Di lui, sul blog del Mercato Centrale di Torino si legge che “sarebbe capace di aprire una gelateria perfino su un’isola deserta!”. Chissà se poi scapperebbe anche da lì, come ha fatto a Torino, nel caso le cose si mettessero male.
Del Cambio e Magorabin scappati dal Mercato Centrale di Torino
Ci sono anche due notissimi ristoranti torinesi nel j’accuse snocciolato al Corriere da Montano. “Mercato Centrale ha dovuto fare uno sforzo enorme per colmare quei buchi. Un premio ci dovrebbero dare!”.
L’imprenditore ce l’ha con Del Cambio, “luogo d’innata eleganza”, lo definisce la Guida Michelin, caro perfino a Cavour, che nel migliore ristorante di Torino aveva il suo tavolo prediletto. Oggi guidata dallo chef Matteo Baronetto, ex creatura di Carlo Cracco, la prestigiosa insegna cittadina ha lasciato presto il Mercato Centrale di Torino rimpiazzata dall’istrionico Davide Scabin.
Uno che non puoi non amare malgrado le disavventure, comprese le stelle levate al suo ex ristorante dalla Michelin suddetta.
Montano non nasconde di avercela anche con Marcello Trentini, meglio noto come “Magorabin”, dal nome del suo ristorante. “Abbiamo trovato altri che non fanno rimpiangere quelli di prima”, lo apostrofa Umberto Montano: “Chiodi Latini (ristoratore che ha preso il posto di Magorabin) segue il ristorante vegetale molto più di quanto lo facesse Marcello Trentini, che al Mercato non metteva più piede”.
Lo strazio del Covid
La pandemia ha giocato un ruolo importante nel flop del Mercato Centrale di Torino. Il Covid è arrivato a meno di un anno dall’apertura, e per i posti conviviali si è fatta dura.

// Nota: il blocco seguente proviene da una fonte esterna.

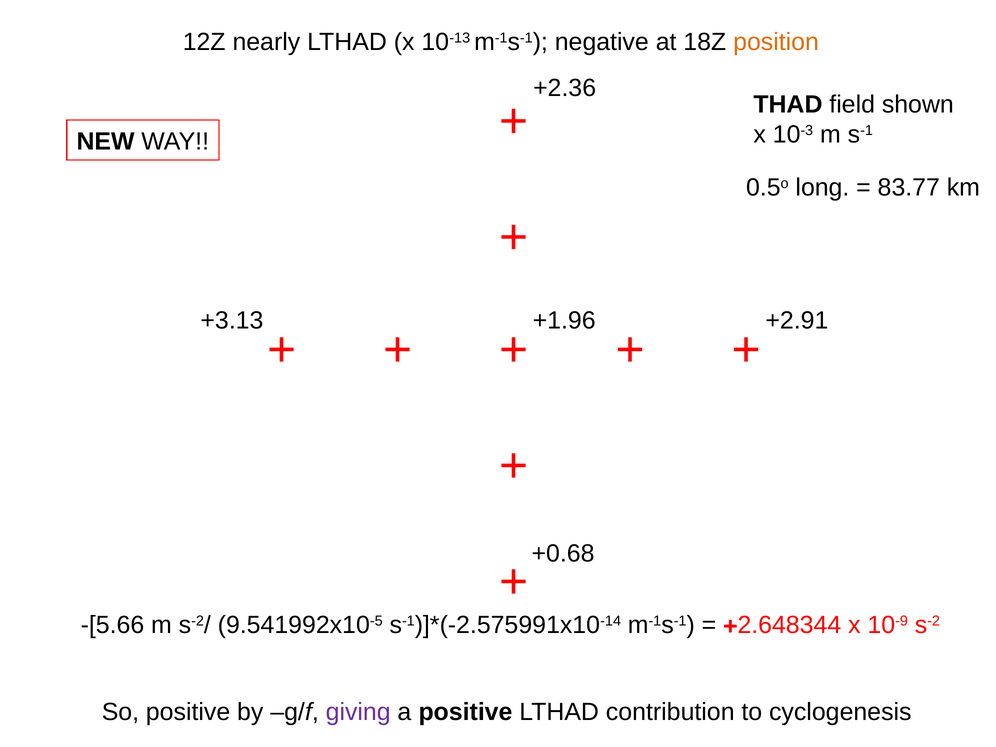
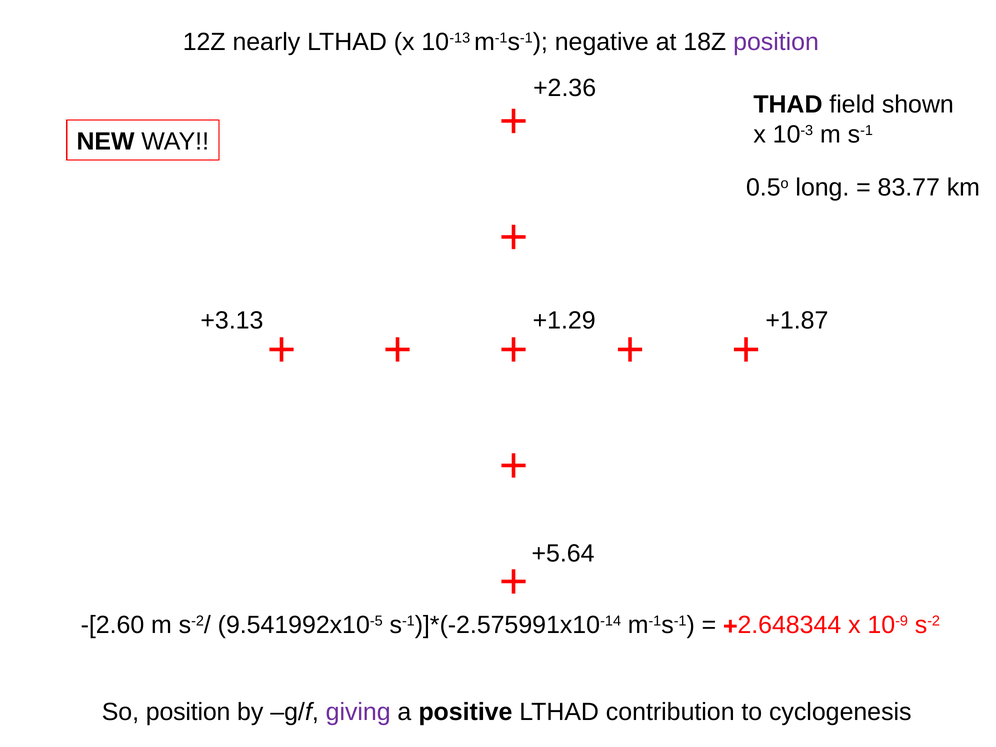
position at (776, 42) colour: orange -> purple
+1.96: +1.96 -> +1.29
+2.91: +2.91 -> +1.87
+0.68: +0.68 -> +5.64
-[5.66: -[5.66 -> -[2.60
So positive: positive -> position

Era previsto che le quattro food court del Mercato Centrale messe assieme, Roma, Firenze, Milano e Torino, chiudessero il 2021 con un fatturato di 100 milioni. Ne sono stati fatti 20, di cui solo tre-quattro a Torino.
Ma Montano, malgrado i dubbi per la tiepida (glaciale?) accoglienza riservata alla struttura dalla Torino, sostiene di non voler chiudere. La sua sfida è superare il Covid e rilanciare il Mercato Centrale.
Prima però si toglie un altro sassolino. Non è vero, come si maligna nel capoluogo piemontese, che l’affitto è stracciato. “Mi sono dovuto accollare i debiti della Cooperativa che c’era prima, milioni”.
Il “Mercato” non è Eataly, afferma sottilmente ironico Montano: “Farinetti è Farinetti, uno ce n’è, lui è un grande imprenditore, io sono un parvenu. Poi loro hanno i capitali noi siamo una startup che fa tutto di tasca propria, che investe quello che può”.
Ma se lo strazio del Covid dovesse prolungarsi sarebbe davvero dura.
La chiusura di Montano è sconsolata: “Anche Milano che a settembre è partita con il botto, dal 10 dicembre, con l’arrivo di Omicron, ha perso il 70% del fatturato”.